_Work required_:
Count every line below that contains "thumb", then state the total with no other output.

_Information given_:
>>>

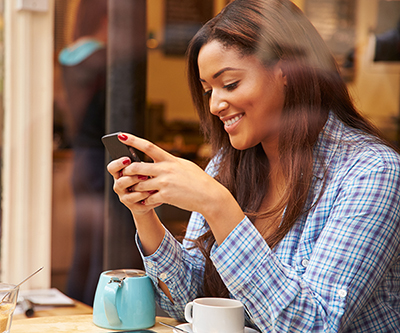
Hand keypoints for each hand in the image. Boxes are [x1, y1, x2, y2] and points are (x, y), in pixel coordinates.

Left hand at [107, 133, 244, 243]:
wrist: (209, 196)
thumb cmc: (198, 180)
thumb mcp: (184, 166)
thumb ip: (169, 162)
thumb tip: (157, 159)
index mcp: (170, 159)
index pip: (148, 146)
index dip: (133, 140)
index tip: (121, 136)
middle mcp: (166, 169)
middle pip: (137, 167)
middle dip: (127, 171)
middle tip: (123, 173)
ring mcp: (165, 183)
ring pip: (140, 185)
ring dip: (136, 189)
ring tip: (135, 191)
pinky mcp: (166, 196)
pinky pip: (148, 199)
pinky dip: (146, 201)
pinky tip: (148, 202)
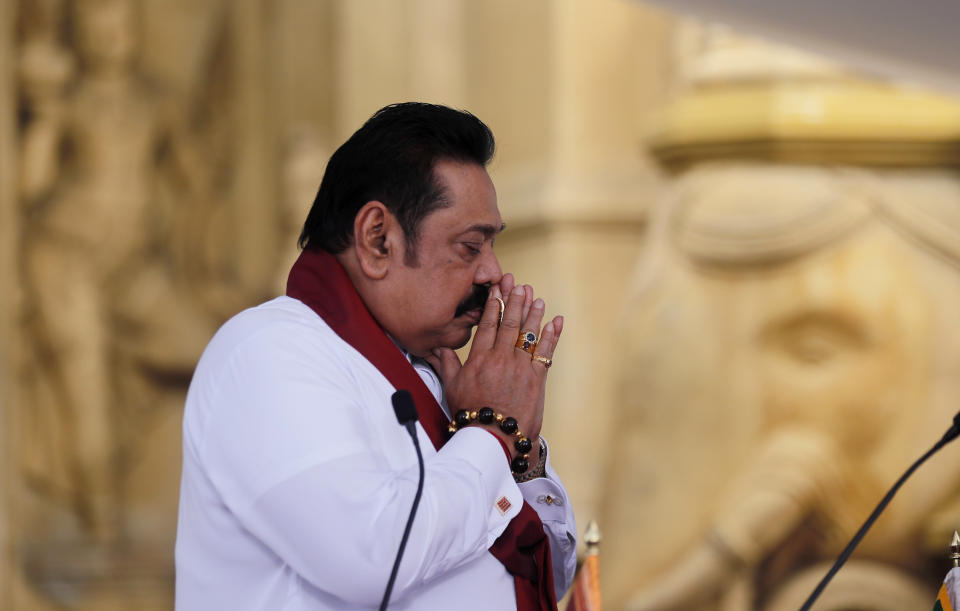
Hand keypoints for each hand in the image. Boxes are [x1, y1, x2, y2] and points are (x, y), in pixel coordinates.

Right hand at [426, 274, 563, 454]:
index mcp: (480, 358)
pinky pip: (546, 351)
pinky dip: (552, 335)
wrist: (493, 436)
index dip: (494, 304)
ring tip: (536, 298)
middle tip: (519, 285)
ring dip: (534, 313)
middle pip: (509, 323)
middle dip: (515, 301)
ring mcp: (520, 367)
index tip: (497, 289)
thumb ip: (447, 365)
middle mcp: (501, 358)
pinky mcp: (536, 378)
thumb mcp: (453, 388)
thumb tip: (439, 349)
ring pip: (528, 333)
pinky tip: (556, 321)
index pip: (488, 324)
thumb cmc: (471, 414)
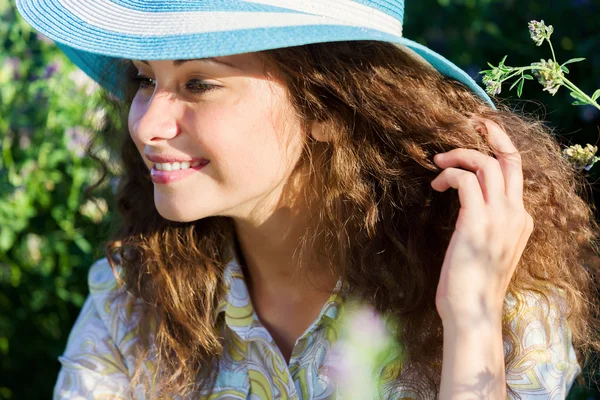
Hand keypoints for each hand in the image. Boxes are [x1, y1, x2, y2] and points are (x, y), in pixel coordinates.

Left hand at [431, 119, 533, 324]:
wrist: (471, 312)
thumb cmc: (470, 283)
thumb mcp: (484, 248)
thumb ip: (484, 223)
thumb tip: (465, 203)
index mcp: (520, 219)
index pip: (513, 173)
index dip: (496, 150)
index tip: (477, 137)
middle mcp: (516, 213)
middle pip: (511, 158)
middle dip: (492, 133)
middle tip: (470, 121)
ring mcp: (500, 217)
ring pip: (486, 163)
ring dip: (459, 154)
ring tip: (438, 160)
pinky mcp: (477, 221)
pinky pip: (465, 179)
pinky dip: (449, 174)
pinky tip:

<<<

_Output below_:
12